A report from the US-based sustainable energy think-tank says the utility, majority owned by Italy’s Enel, is planning to invest €100 million in upgrades at the 530 MW Alcudia plant on the island of Mallorca, and a total of €300 million at the 1,469 MW As Pontes plant in Galicia and 1,159 MW Litoral plant in Andalucia.

“The Endesa investment is likely to end up stranded if the European Union, as expected, proceeds with commitments related to the 2015 Paris Agreement on climate change,” report co-author Paolo Coghe said. The Paris Agreement effectively mandates phase-out of coal-fired generation across the EU by 2030 or soon after, he said.

The upgrades are intended to achieve compliance under the EU’s Industrial Emissions Directive and recently revised air quality standards known as the LCP BREF, to take effect in 2021.

Under the IED, the European Commission must update BREF standards at least every eight years, so the next tightening of emission standards should occur before 2030. Endesa has confirmed that the upgrades aim to extend operational lives at the plants to 2030-2035.

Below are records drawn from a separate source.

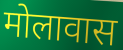
मोलावास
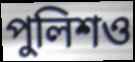
পুলিশও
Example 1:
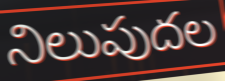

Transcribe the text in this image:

నిలుపుదల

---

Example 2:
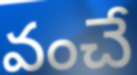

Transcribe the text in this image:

వంచే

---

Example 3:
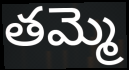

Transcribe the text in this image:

తమ్మె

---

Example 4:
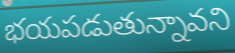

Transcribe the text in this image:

భయపడుతున్నావని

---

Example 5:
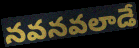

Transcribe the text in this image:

నవనవలాడే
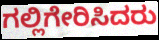
ಗಲ್ಲಿಗೇರಿಸಿದರು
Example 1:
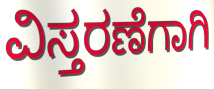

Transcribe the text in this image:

ವಿಸ್ತರಣೆಗಾಗಿ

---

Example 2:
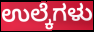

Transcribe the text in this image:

ಉಲ್ಕೆಗಳು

At Litoral, investment of €100 million was approved in 2014. IED compliance work is to be finalized this year and life extension work by 2021, with improvements focused on an existing desulfurization system in Unit 2 and addition of denitration systems in both units.

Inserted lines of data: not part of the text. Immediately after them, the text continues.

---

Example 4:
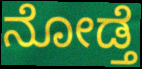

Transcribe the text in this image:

ನೋಡ್ತೆ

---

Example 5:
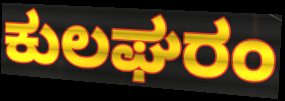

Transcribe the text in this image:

ಕುಲಘರಂ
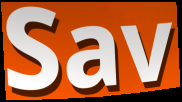
Sav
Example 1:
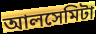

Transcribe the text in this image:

For As Pontes, €200 million was approved in 2016. IED compliance work is to be completed by 2020, with investment in both denitration and desulfurization units.

Finally, at Alcudia, €100 million is to be spent between now and 2021, again on installation of a denitration system and improvements to an existing desulfurization system, the report said.

Co-author Gerard Wynn said Endesa should reconsider the Litoral investment, given that its emissions rate sat above the median for European coal-fired power plants, and far above the new BREF limits.

As Pontes was “no worse than many European plants”, sitting around the median of EU coal-burning installations for SOx and NOx emissions.

“But it is well above the new BREF standards, and coupled with its age (43-46 years in 2021) and low implied energy efficiency, expensive upgrades to meet the new rules simply may not be economically justifiable,” Wynn said.

Emissions rates at Alcudia, like Litoral, were far above the revised BREF limits and the median of EU power plants.

“Again, we would argue against its upgrade, while acknowledging the uniqueness of its island location and possibly limited alternatives in the near term,” Wynn said.

A growing number of European countries have announced plans to end coal generation.

On October 24, Italy’s government outlined an intention to phase out coal generation by 2025 or 2030 in an energy strategy to be adopted next month.

Meanwhile the Netherlands’ new coalition government plans to phase out coal in 2030, following commitments in the UK and France to do the same by 2025 and 2022 respectively.

Developments in Germany are awaited. The likely return of the Greens into government has placed a coal phase-out and higher carbon prices firmly on the agenda as negotiations proceed to form Chancellor Angela Merkel’s fourth coalition.